** Passage provided **
↓↓↓
So far I have managed to set up OpenWrt in a config that connected to wireless networks as a client and then has a Lan/Wifi that offers the usual wifi.
What I want to know is whether devices or services I connect to can see the devices on my network?
If so what can I use to hide all that.
It is a complicated setup but long story short I am having to use a neighbours wifi as it is easier than trying to connect to my own network.
The next goal is to create a site to site VPN with two OpenWrt routers going via that connection and then connecting to the Internet from our main house Internet so that we are all on the same Lan where I can access NAS and some devices or services can connect to each other.
For example TV in extension using an HTMI stick can go from lan, through a site to site VPN to the main house and connect to say Netflix, AppleTV etc.
LAN example is extension devices being able to see Plex Server or alarm and monitoring kit all appearing on one Lan in main house if that makes sense.
↑↑↑
[Limb landmark coordinates]
↓↓↓
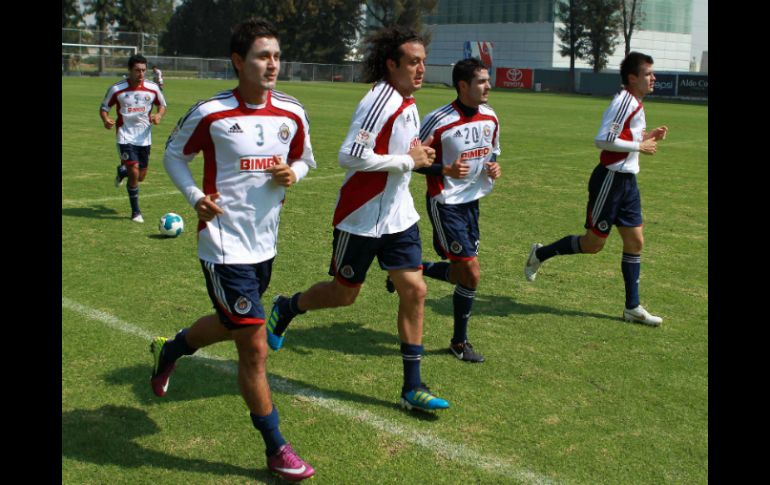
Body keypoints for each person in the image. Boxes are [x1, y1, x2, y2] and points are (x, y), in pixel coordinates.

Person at [151, 18, 316, 481]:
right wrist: (194, 198)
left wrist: (294, 174)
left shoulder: (292, 112)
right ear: (238, 62)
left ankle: (171, 350)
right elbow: (172, 154)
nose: (272, 65)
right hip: (222, 244)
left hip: (265, 244)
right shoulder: (211, 112)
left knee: (231, 325)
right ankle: (276, 447)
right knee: (254, 346)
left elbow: (307, 157)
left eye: (277, 57)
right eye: (263, 56)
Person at [266, 26, 451, 413]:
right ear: (391, 64)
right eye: (413, 62)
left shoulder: (409, 100)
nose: (421, 69)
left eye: (423, 62)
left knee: (415, 290)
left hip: (399, 216)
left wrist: (418, 154)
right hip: (361, 215)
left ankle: (412, 386)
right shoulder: (379, 99)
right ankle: (288, 306)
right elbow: (349, 156)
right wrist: (407, 160)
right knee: (343, 294)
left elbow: (400, 151)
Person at [524, 51, 669, 326]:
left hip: (627, 182)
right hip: (610, 181)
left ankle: (632, 307)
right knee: (593, 245)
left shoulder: (636, 102)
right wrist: (640, 145)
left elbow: (623, 137)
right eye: (648, 73)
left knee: (635, 241)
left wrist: (648, 137)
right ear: (632, 78)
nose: (654, 78)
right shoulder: (624, 101)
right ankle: (539, 254)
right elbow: (603, 139)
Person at [394, 57, 501, 363]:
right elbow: (411, 161)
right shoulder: (439, 120)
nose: (488, 86)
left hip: (472, 203)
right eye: (481, 81)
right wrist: (445, 170)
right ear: (463, 85)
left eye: (488, 80)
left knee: (461, 274)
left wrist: (493, 167)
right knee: (471, 272)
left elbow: (492, 151)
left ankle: (409, 271)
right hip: (445, 202)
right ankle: (459, 342)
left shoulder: (491, 117)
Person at [100, 54, 166, 223]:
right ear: (129, 70)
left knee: (141, 176)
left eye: (143, 70)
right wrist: (106, 119)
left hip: (144, 137)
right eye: (137, 70)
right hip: (125, 135)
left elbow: (162, 105)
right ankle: (136, 212)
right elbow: (104, 107)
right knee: (134, 170)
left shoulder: (152, 88)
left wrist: (158, 115)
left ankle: (122, 171)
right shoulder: (117, 89)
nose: (141, 74)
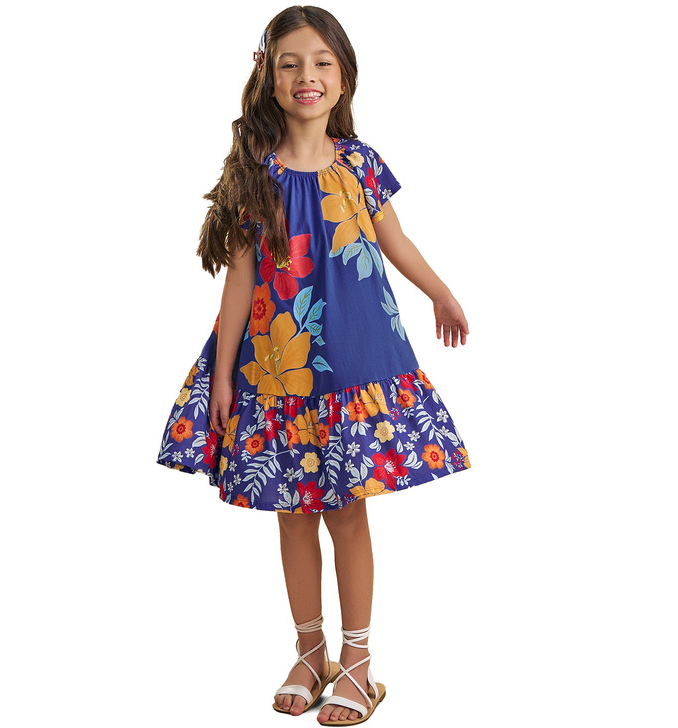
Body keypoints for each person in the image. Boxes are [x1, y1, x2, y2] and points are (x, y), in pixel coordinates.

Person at [156, 5, 472, 724]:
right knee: (293, 516)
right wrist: (224, 374)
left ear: (344, 77)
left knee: (346, 510)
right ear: (268, 77)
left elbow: (394, 241)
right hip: (277, 367)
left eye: (322, 62)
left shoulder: (359, 163)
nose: (308, 75)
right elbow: (240, 279)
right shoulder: (252, 176)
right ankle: (309, 651)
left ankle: (358, 662)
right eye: (291, 63)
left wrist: (441, 293)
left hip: (354, 363)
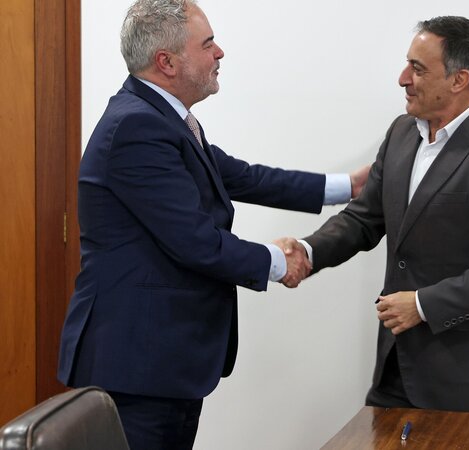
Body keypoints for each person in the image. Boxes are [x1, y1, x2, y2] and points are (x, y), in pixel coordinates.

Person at [56, 1, 367, 448]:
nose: (219, 52)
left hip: (165, 361)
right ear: (167, 62)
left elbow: (243, 176)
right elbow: (195, 242)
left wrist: (347, 186)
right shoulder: (136, 127)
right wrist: (281, 262)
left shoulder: (162, 117)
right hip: (137, 366)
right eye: (207, 44)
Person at [284, 16, 469, 413]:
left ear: (459, 80)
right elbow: (364, 219)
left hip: (467, 381)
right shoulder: (402, 133)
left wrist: (422, 305)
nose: (403, 78)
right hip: (395, 369)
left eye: (417, 69)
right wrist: (307, 251)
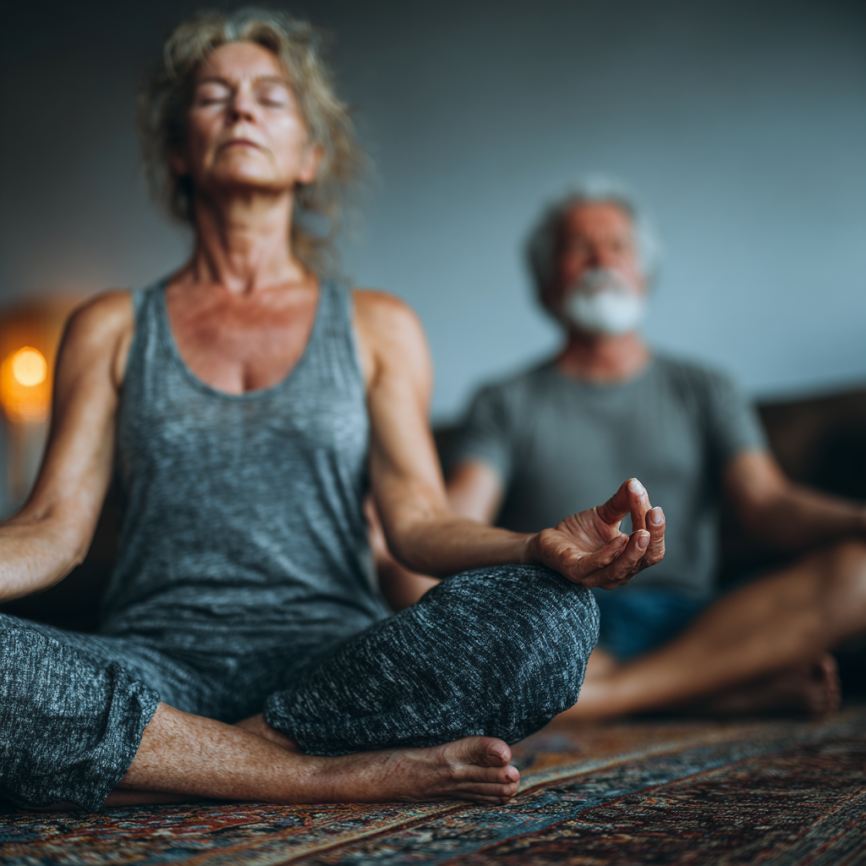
↑↑↑
** Tasks to complete **
• a. In one to three sentences, explain why, according to the OpenWrt post, the writer is using a neighbor's wifi.
• b. Reproduce the stretch of the OpenWrt post from "So far I have" through "to each other.".
• c. Translate this sentence from the OpenWrt post into Spanish: "If so what can I use to hide all that."

** Task results **
• a. The writer uses a neighbor's wifi because it is easier than trying to connect to the writer's own network.

• b.
So far I have managed to set up OpenWrt in a config that connected to wireless networks as a client and then has a Lan/Wifi that offers the usual wifi.
What I want to know is whether devices or services I connect to can see the devices on my network?
If so what can I use to hide all that.
It is a complicated setup but long story short I am having to use a neighbours wifi as it is easier than trying to connect to my own network.
The next goal is to create a site to site VPN with two OpenWrt routers going via that connection and then connecting to the Internet from our main house Internet so that we are all on the same Lan where I can access NAS and some devices or services can connect to each other.

• c. Si es así, ¿qué puedo usar para ocultar todo eso?